Biomolecules & Therapeutics
Autism-Like Behavioral Phenotypes in Mice Treated with Systemic N-Methyl-D-Aspartate
Keremkleroo Jym Adil, Edson Luck Gonzales, Chilly Gay Remonde, Kyung-Jun Boo, Se Jin Jeon* and Chan Young Shin*
School of Medicine and Center for Neuroscience Research, Konkuk University, Seoul 05029, Republic of Korea
*E-mail: (Jeon SJ), (Shin CY)
Tel: +82-2-454-5630 (Jeon SJ), +82-2-454-5630 (Shin CY)
Fax: +82-2-2030-7899 (Jeon SJ), +82-2-2030-7899 (Shin CY)
The first two authors contributed equally to this work.
Received: August 9, 2021; Revised: September 15, 2021; Accepted: September 17, 2021; Published online: October 27, 2021.
© The Korean Society of Applied Pharmacology. All rights reserved.

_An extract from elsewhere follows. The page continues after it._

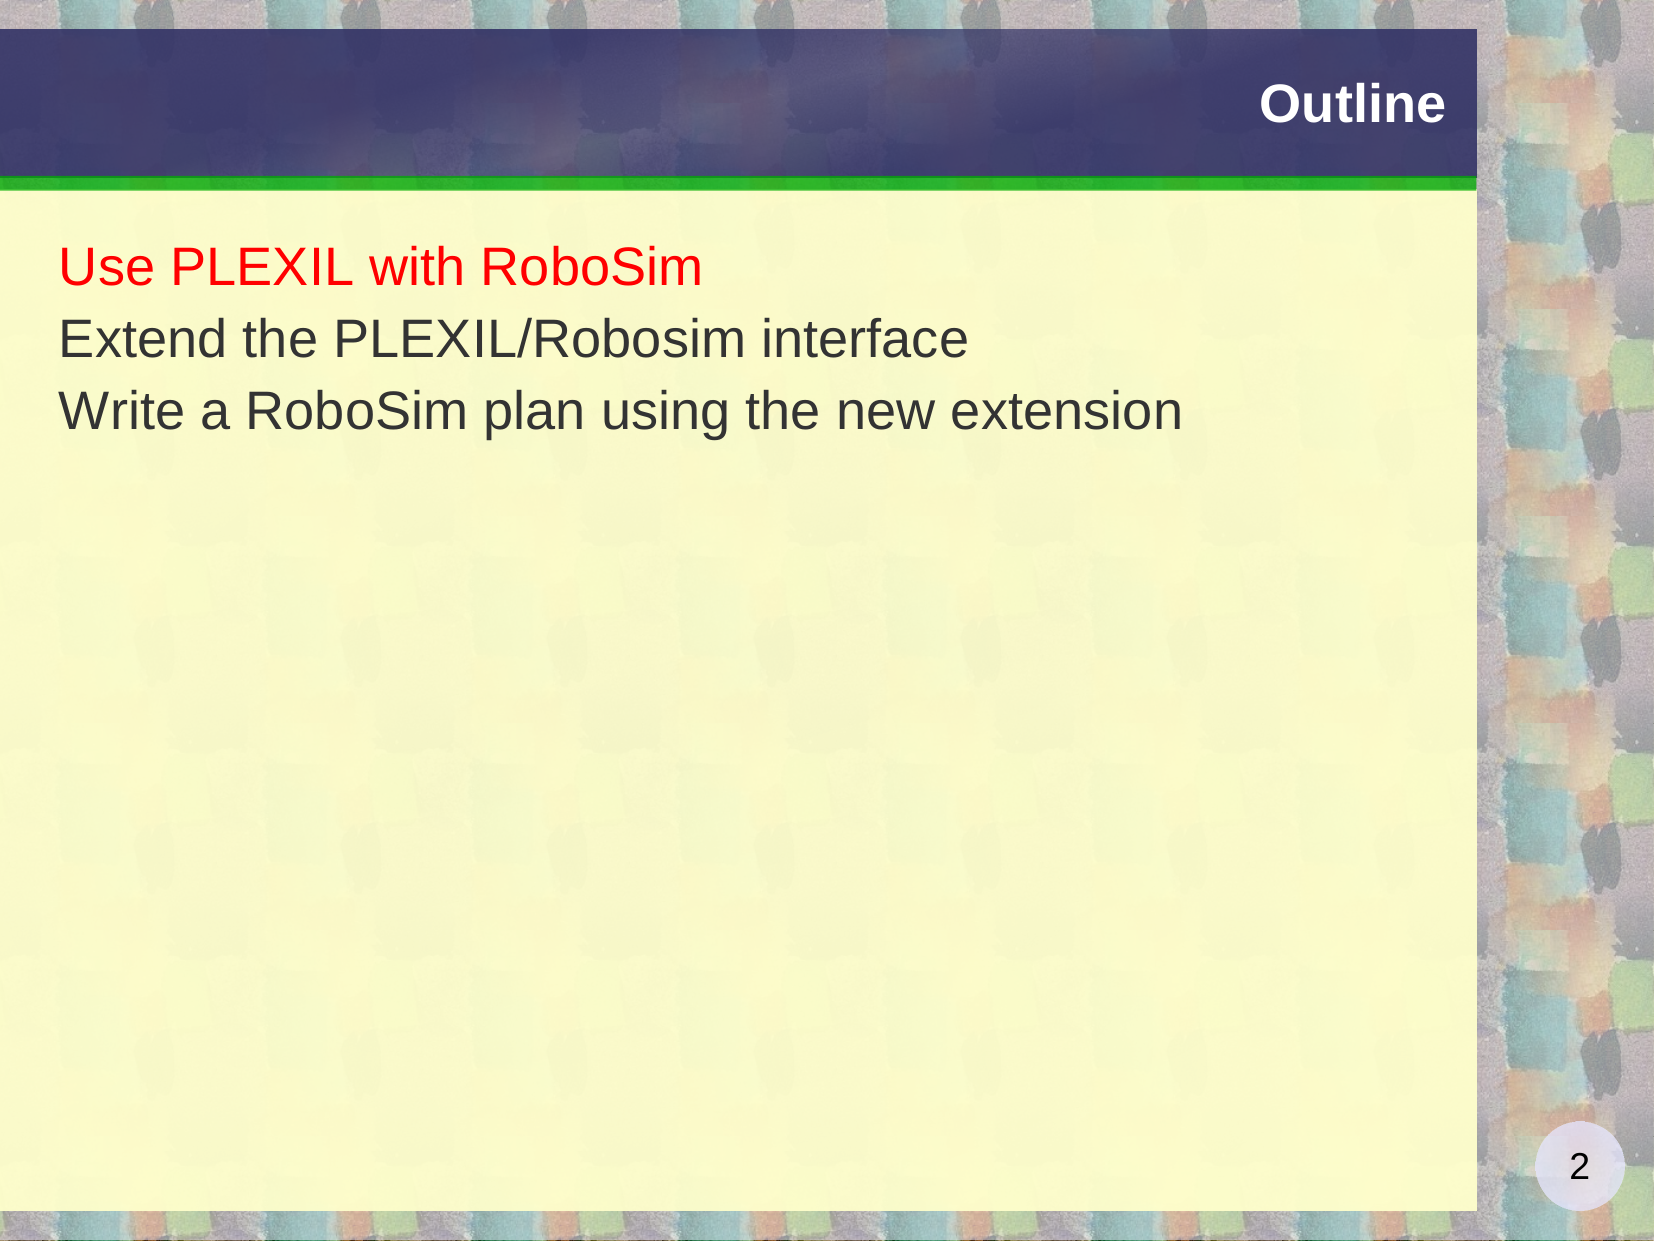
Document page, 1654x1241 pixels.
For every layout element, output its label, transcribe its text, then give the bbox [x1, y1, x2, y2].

This is an Open Access article distributed under the terms of the Creative Commons Attribution Non-Commercial License ( which permits unrestricted non-commercial use, distribution, and reproduction in any medium, provided the original work is properly cited.

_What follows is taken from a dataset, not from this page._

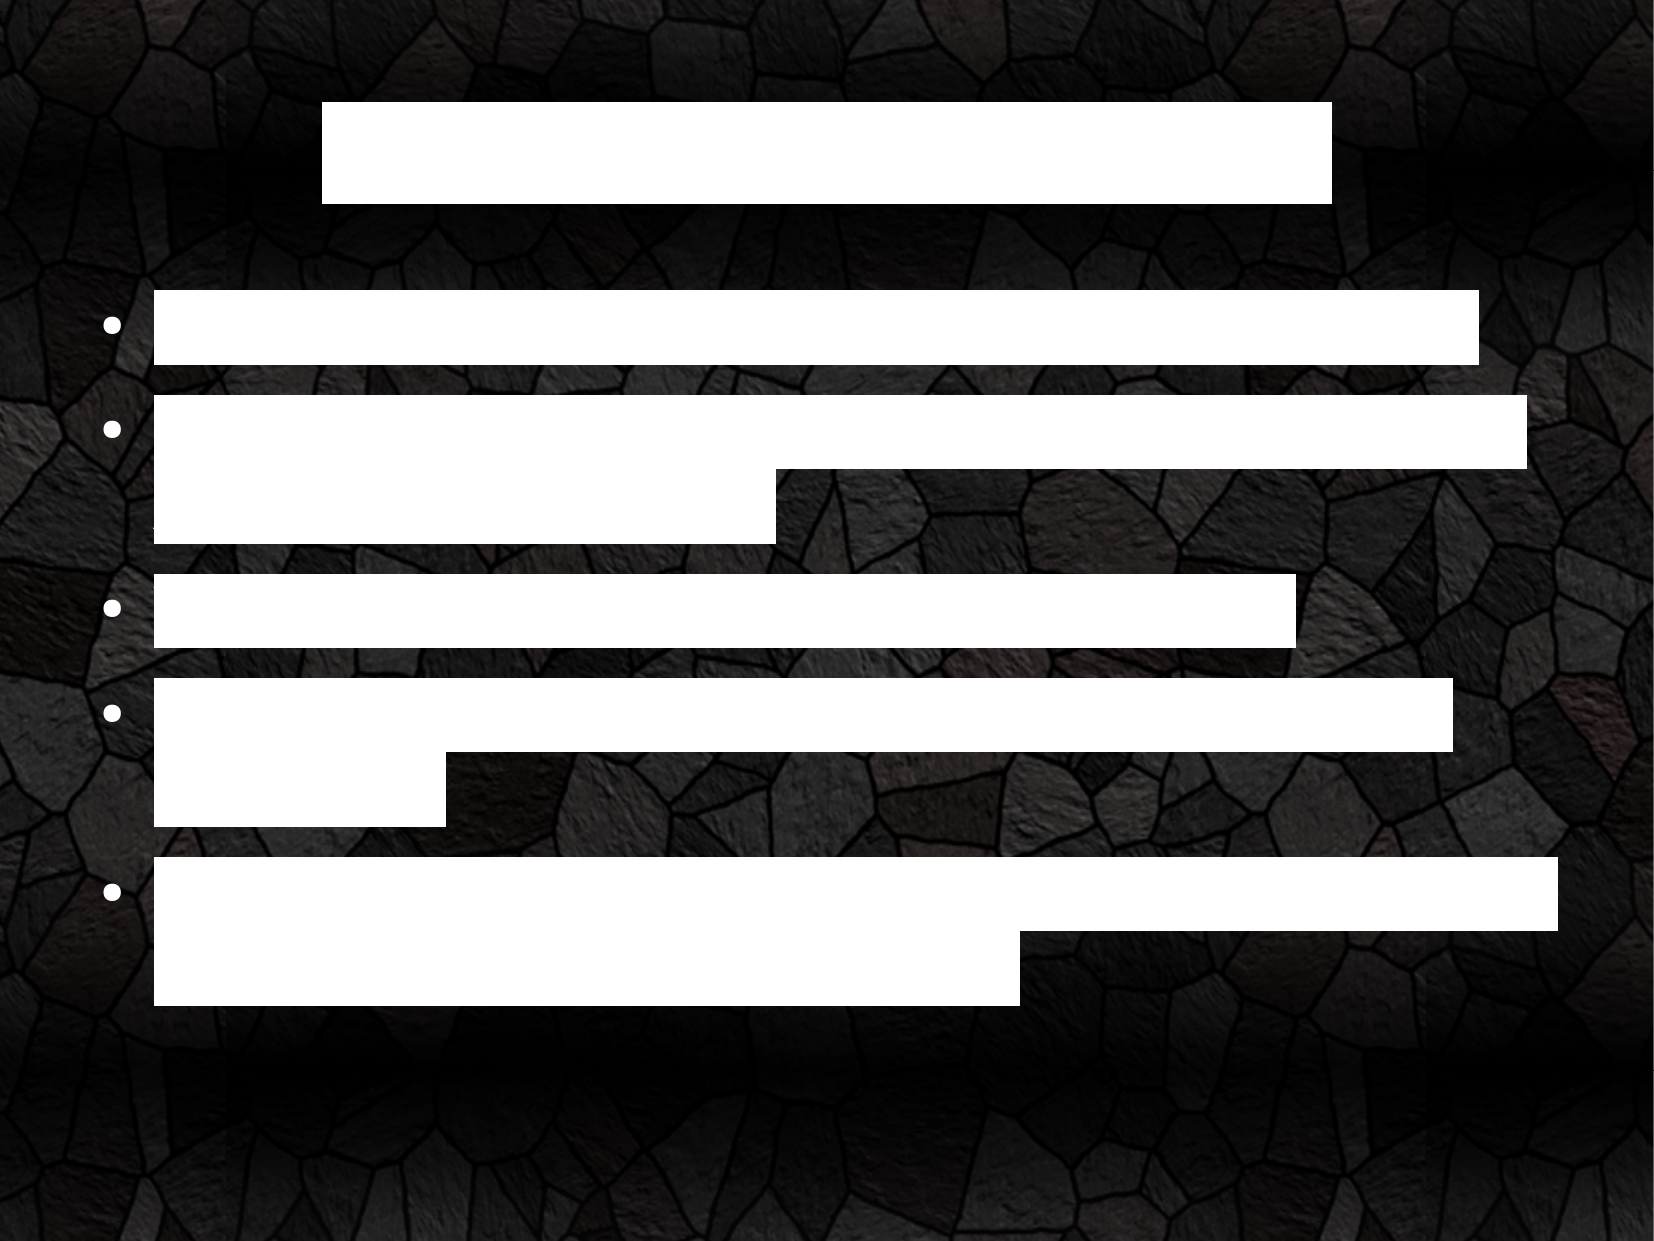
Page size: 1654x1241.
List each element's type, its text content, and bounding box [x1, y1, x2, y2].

Autism spectrum disorder (ASD) having core characteristics of social interaction problems and repetitive behaviors and interests affects individuals at varying degrees and comorbidities, making it difficult to determine the precise etiology underlying the symptoms. Given its heterogeneity, ASD is difficult to treat and the development of therapeutics is slow due to the scarcity of animal models that are easy to produce and screen with. Based on the theory of excitation/inhibition imbalance in the brain with ASD which involves glutamatergic and/or GABAergic neurotransmission, a pharmacologic agent to modulate these receptors might be a good starting point for modeling. N-methyl-D-aspartic acid (NMDA) is an amino acid derivative acting as a specific agonist at the NMDA receptor and therefore imitates the action of the neurotransmitter glutamate on that receptor. In contrast to glutamate, NMDA selectively binds to and regulates the NMDA receptor, but not other glutamate receptors such as AMPA and kainite receptors. Given this role, we aimed to determine whether NMDA administration could result in autistic-like behavior in adolescent mice. Both male and female mice were treated with saline or NMDA (50 and 75 mg/kg) and were tested on various behavior experiments. Interestingly, acute NMDA-treated mice showed social deficits and repetitive behavior similar to ASD phenotypes. These results support the excitation/inhibition imbalance theory of ASD and that NMDA injection can be used as a pharmacologic model of ASD-like behaviors.